Monday, March 26, 2012

Bonfire of the Inanities

Generally when we think of food on fire, we think of a standard method of cooking over a flame, which can often look like this . . .

. . . or, with a little help, like this . . . 

. . . which can turn into a serious problem, like this . . . 

 . . . and eventually burn the restaurant to the ground. Or the rims.

Happens all the time. A little too much cooking oil, and a simple household wok . . . 

. . . turns into Deepwater Horizon, the mother of all cooking oil fires:

Never put a fryolator on top of an oil well.

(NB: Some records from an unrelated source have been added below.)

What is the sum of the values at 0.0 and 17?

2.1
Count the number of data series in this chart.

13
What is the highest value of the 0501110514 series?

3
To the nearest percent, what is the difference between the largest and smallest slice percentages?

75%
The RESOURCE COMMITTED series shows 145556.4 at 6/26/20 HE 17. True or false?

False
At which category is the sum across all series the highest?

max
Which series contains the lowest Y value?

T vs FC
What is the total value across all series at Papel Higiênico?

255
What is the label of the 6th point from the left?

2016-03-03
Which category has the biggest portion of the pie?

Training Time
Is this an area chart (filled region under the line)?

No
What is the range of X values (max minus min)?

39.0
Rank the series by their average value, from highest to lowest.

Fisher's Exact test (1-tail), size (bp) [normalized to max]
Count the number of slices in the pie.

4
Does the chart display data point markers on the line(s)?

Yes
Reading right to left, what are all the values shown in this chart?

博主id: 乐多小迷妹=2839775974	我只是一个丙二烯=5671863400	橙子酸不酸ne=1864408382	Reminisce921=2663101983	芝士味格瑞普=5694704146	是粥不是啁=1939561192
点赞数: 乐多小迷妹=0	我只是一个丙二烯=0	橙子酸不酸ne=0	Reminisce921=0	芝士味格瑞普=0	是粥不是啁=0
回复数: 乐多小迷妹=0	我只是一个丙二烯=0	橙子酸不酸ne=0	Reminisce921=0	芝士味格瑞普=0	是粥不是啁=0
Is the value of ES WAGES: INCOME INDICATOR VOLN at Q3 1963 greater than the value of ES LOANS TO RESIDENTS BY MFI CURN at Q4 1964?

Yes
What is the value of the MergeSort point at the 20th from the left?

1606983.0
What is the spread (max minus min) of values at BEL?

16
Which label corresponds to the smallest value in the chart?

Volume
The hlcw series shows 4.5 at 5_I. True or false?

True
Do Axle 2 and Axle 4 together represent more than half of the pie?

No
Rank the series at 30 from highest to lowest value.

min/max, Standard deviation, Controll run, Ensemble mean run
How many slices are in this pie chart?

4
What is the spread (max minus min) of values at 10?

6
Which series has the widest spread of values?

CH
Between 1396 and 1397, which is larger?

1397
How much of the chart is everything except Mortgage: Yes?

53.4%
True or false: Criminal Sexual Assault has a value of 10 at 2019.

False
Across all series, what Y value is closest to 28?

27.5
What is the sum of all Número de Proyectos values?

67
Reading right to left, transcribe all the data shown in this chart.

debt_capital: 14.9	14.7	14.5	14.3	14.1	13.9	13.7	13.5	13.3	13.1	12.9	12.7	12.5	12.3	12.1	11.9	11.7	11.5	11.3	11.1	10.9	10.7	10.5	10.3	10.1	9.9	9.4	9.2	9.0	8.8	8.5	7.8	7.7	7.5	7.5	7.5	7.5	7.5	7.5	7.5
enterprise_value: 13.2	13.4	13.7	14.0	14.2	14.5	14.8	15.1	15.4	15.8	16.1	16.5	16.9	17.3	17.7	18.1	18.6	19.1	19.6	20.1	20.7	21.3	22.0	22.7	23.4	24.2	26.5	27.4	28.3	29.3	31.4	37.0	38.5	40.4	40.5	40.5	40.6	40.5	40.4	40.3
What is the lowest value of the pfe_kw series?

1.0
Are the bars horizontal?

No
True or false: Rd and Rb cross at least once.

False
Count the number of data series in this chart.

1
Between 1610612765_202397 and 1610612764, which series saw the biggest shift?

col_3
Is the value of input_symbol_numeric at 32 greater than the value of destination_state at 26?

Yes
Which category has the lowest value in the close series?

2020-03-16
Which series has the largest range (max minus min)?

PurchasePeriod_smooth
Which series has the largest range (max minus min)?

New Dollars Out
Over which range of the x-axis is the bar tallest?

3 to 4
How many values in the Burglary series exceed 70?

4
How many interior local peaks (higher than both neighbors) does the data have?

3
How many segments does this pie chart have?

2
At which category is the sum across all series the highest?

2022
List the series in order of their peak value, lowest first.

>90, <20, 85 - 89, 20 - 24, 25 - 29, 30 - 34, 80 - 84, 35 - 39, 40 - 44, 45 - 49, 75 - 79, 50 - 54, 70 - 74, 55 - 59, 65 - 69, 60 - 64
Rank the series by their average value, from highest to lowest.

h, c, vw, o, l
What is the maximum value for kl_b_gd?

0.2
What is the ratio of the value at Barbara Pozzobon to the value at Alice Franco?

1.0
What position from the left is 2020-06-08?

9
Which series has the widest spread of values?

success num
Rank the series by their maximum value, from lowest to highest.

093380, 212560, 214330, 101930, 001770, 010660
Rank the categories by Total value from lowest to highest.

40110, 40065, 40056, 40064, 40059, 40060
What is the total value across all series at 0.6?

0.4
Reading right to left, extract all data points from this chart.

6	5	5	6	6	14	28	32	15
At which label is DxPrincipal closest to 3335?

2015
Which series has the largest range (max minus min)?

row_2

Some kinds of cooking require a flammable cooking medium, one reason restaurant fires are so frequent. Grocery stores, on the other hand, don't seem to burn that often. There isn't that much in them, apart from the building itself, that will catch fire. A cheese fire? Not likely. Ditto for baked beans, soup, ice cream, frozen lasagna, even salsa picante for that matter. Granted, something could start in the baking section and the flour could go up, but it doesn't seem like a major liability.

But perhaps it is, at that. The Des Moines Register reports that a Waterloo teenager was arrested on first degree arson charges when a Walgreens clerk found a smouldering bag of beef jerky and blew it out. In a creative moment the adventurous lad had stolen a lighter, lit the jerky and exited the premises while being recorded on a security camera. The article makes no comment on the more egregious commercial malfeasance of  making (and selling) food that is flammable.  

When an act is so clearly deliberate, it also begs the question whether it was intelligent. Seems as though burning jerky, since it will burn, is not the dumbest thing in the world to do. It's clearly safer than eating it.

In another recent kids-playing-with-fire story, Reuters reports that "Smoking Slovak Children Burn Down Castle." Two local boys, aged 11 and 12, attempting to light a cigarette with safety matches, set fire to grass at the base of Krasna Horka, a 14th-century castle in eastern Slovakia, which in turn set the castle afire. "The castle's roof burned down completely, as well as the . . . bell tower. Three bells melted," the museum associated with the castle reported. 

So two preadolescent children have inadvertently accomplished what entire armies of Mongols, Cossacks, marauding Ottoman Turks, vengeful Hungarians, persistent Rumanians and any number of tourists over the centuries had failed to do - breach the castle. Like I've always said, it takes a village to raise a child, and just a child (returning the favor) to raze a village.